Some may not eat for days after they’ve seen it.
It hits that hard.
28. I can see why some people are worried about
how the film portrays the Jews.
They should be worried.
No, it’s not anti-Semitic. What it is, is entirely
shattering. There are no "winners." No one
comes off looking "good" -- except Jesus.
Even His own mother hesitates. As depicted, the
Jewish leaders of Jesus’ day merely do what
any of us would have done -- and still do.
29. They protected their perceived "place" -- their
sense of safety and security, and the
satisfaction of their own "rightness.“
But everyone falters. Caiaphas judges. Peter
denies. Judas betrays. Simon the Cyrene balks.

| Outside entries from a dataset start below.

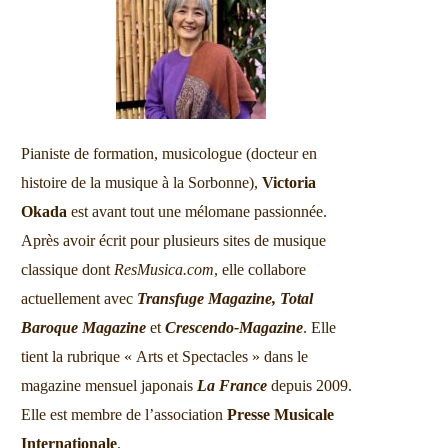
Pianiste de formation, musicologue (docteur en
histoire de la musique à la Sorbonne),
Victoria
Okada
est avant tout une mélomane passionnée.
Après avoir écrit pour plusieurs sites de musique
classique dont
ResMusica.com
, elle collabore
actuellement avec
Transfuge Magazine,
Total
Baroque Magazine
et
Crescendo-Magazine
. Elle
tient la rubrique « Arts et Spectacles » dans le
magazine mensuel japonais
La France
depuis 2009.
Elle est membre de l’association
Presse Musicale
Internationale
.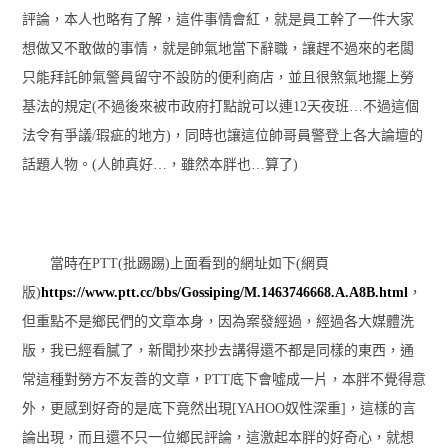
評論，本人也略有了解，這件事情會紅，就是員工幹了一件大家
想做又不敢做的事情，就是帥氣地當下辭職，讓趕不過來的老闆
只能拜託帥氣警員留守不設防的便利商店，並且很煞氣地擺上勞
基法的規定(不過後來被市政府打點說可以連12天夜班…不過這個
法令有爭議/瑕疵的地方)，同時也讓這位帥哥員警登上各大論壇的
話題人物。(人帥真好…，雖然本胖也…算了)
當時在PTT(批踢踢)上面看到的網址如下(網頁
版)
https://www.ptt.cc/bbs/Gossiping/M.1463746668.A.A8B.html
，
但重點不是鄉民們的文章本身，因為案發經過，經過各大媒體洗
版，我已經看膩了，新聞抄來抄去講得還不都是同樣的東西，通
常這種對勞方不友善的文章，PTT底下會噓成一片，本胖不覺得意
外，更感到好奇的是底下竟然出現[YAHOO奴性深重]，這樣的言
論出現，而且還不只一位鄉民評論，這激起本胖的好奇心，就想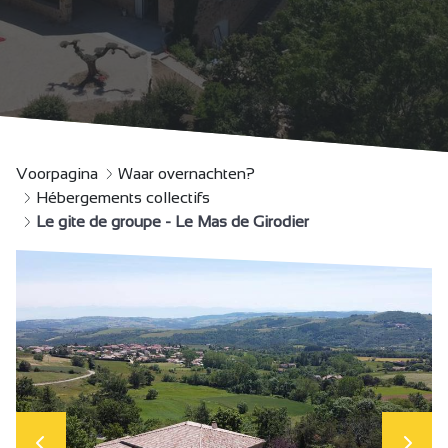
Voorpagina
Waar overnachten?
Hébergements collectifs
Le gite de groupe - Le Mas de Girodier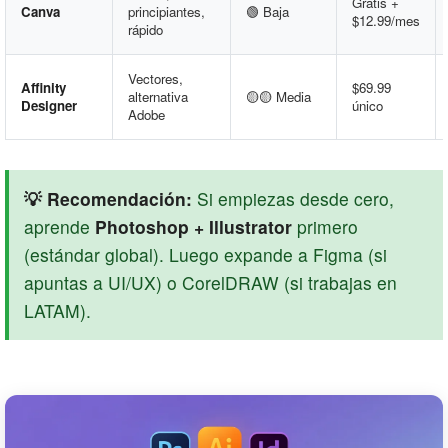
Gratis +
Canva
principiantes,
🟢 Baja
$12.99/mes
rápido
Vectores,
Affinity
$69.99
alternativa
🟡🟡 Media
Designer
único
Adobe
💡 Recomendación:
Si empiezas desde cero,
aprende
Photoshop + Illustrator
primero
(estándar global). Luego expande a Figma (si
apuntas a UI/UX) o CorelDRAW (si trabajas en
LATAM).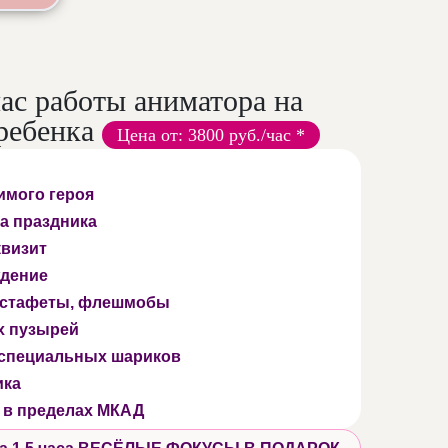
час работы аниматора на
ребенка
Цена от: 3800 руб./час *
имого героя
а праздника
квизит
дение
 эстафеты, флешмобы
х пузырей
 специальных шариков
ика
 в пределах МКАД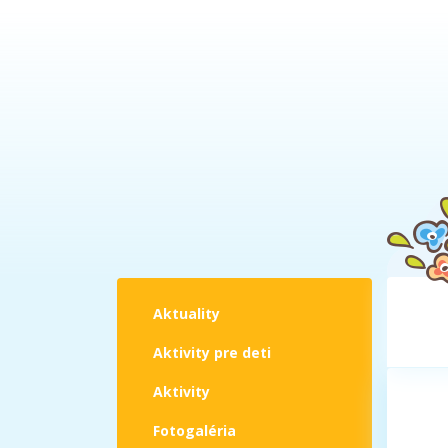
Aktuality
Aktivity pre deti
Aktivity
Fotogaléria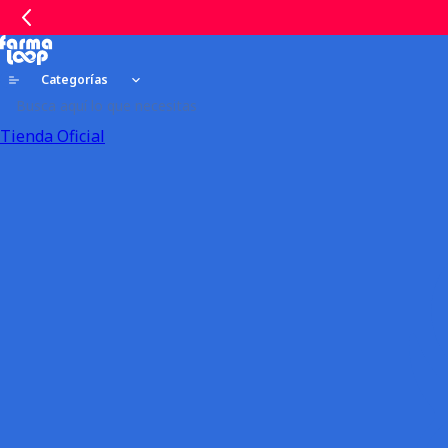
Categorías
Tienda Oficial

Mark runs away. Pilate equivocates. The crowd
mocks. The soldiers laugh. The centurion still
carries out his orders.
30. And as Jesus fixes them all with a glance, they
still turn away. The Jews, the Romans, Jesus’
friends -- they all fall.
Everyone, except the Principal Figure.
Heaven sheds a single, mighty tear -- and as
blood and water spew from His side,
the complacency of all creation is eternally
shattered.
31. The film grabs you in the first five seconds, and
never lets go.
The brutality, humiliation, and gore is almost
inconceivable -- and still probably doesn’t go far
enough. The scourging alone seems to never
end, and you cringe at the sound and splatter of
every blow -- no matter how steely your nerves.
32. Even those who have known combat or prison
will have trouble, no matter their experience --
because this Man was not conscripted. He went
willingly, laying down His entirety for all.
It is one thing for a soldier to die for his
countrymen.
It’s something else entirely to think of even a
common man dying for those who hate and
wish to kill him.
33. But this is no common man.
This is the King of the Universe.
The idea that anyone could or would have gone
through such punishment is unthinkable -- but
this Man was completely innocent, completely
holy -- and paying the price for others.
He screams as He is laid upon the cross,
"Father, they don’t know. They don’t know..."
34. What the director of this film has done is to use
all of his skill to portray the most dramatic
moment of the most dramatic events since the
dawn of time.
There is no escape.
It’s a punch to the gut that puts you on the
canvas, and you don’t get up.
35. You are simply confronted by the horror of what
was done -- what had to be done -- and why.
Throughout the entire film,
I found myself apologizing.
What you’ve heard about how audiences have
reacted is true.
36. There was no sound after the film’s conclusion.
No noise at all.
No one got up.
No one moved.
The only sound one could hear was sobbing.
In all my years of public life,
I have never heard anything like that.
37. I told many of you that Gibson had reportedly
re-shot the ending to include more "hope"
through the Resurrection. That’s not true.
The Resurrection scene is perhaps the shortest
in the entire movie -- and yet it packs a punch
that can’t be quantified.
It is perfect.
There is no way to negotiate the meaning out of
it. It simply asks, "Now, what will you do?"
38. Folks, we don’t need a movie to tell us the
gospel. We have a perfect message in the pages
of the Bible, God’s Word.
What we need is to hear and believe and follow
Jesus Christ and let Him have His way in our
lives… no matter what the cost.
What else is there to live for?
Jesus holds open before us the one and only
way to lasting life and eternal joy.
He is the way.
39. Are you a follower of Jesus Christ today?
If not, why not?
I know that there is a cost for following Jesus.
But I also know that there is a much greater cost
for not following Him.
Jesus chose the cross for you.
Now it’s time for you and I to choose.